A-t-elle reçu des plaintes ?

« Je ne veux pas commenter des cas qui auraient pu m’être soumis ou pas, répond-elle. C’est sûr que c’est dans l’actualité, et c’est certain que si je m’y intéresse, c’est qu’il aurait pu y avoir des choses. »

Au cours des derniers mois, l’Assemblée nationale a déployé des mesures sans précédent pour contrer le harcèlement et l’incivilité. Des députés ont reçu des formations et des affiches ont été placées bien en vue dans le campus parlementaire.

Selon le premier rapport annuel de la politique contre le harcèlement, rendu public en juin, l’Assemblée nationale a traité dix dossiers, dont six signalements et une plainte formelle.

Autres recommandations de la commissaire à l’éthique

Salaire des élus

Les élus se trouvent dans une situation de « conflit d’intérêts » lorsque vient le temps de fixer leurs conditions de rémunération, affirme la commissaire à l’éthique.
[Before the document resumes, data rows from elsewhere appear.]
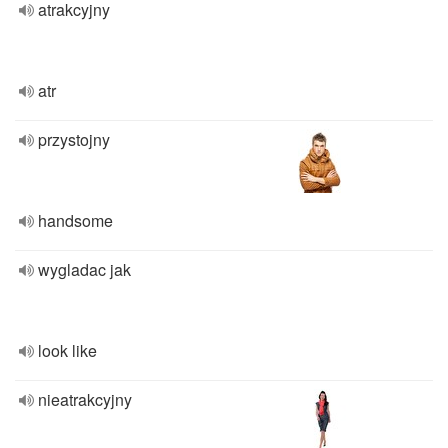
atrakcyjny
atr
przystojny
handsome
wygladac jak
look like
nieatrakcyjny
Elle recommande donc de créer un « mécanisme indépendant » pour déterminer le traitement des députés. En 2013, un comité présidé par l’ex-juge de la Cour suprême Claire L’Heureux-Dubé avait proposé de revoir de fond en comble la manière dont les élus sont rémunérés. Son rapport n’a été adopté qu’en partie, faute de consensus à l’Assemblée nationale.

Formation obligatoire

La commissaire Mignolet fait valoir que la formation est la « principale mesure » lui permettant de remplir son mandat. C’est selon elle la meilleure façon de sensibiliser les élus. Elle propose donc que tous les députés suivent une formation obligatoire à chaque mandat. « Il importe en effet de maîtriser les concepts liés à l’éthique et à la déontologie parlementaires dès son entrée en poste afin de développer rapidement les bons réflexes et de contribuer au maintien d’une culture politique où les règles d’éthique et de déontologie sont partie prenante au quotidien », écrit la commissaire.
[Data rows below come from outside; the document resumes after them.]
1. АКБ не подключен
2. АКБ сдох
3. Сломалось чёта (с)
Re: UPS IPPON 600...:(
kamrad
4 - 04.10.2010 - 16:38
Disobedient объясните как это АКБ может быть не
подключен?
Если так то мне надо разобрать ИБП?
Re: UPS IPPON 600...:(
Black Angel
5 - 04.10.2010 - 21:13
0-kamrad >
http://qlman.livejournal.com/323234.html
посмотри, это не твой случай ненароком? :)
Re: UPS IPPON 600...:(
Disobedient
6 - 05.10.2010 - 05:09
Une clause « Pierre Paradis »

La commissaire veut éviter un autre cas comme celui de Pierre Paradis. En 2018, l’ex-ministre libéral a été sévèrement blâmé par Mme Mignolet pour avoir utilisé de manière « irrégulière » ses allocations de logement. Elle a recommandé de lui imposer une pénalité de 25 000 $, mais le gouvernement Couillard a utilisé sa majorité parlementaire pour rejeter le rapport. Mme Mignolet propose de modifier le Code d’éthique pour que l’Assemblée nationale ne se prononce que sur d’éventuelles recommandations de sanctions, et non sur l’ensemble de ses rapports.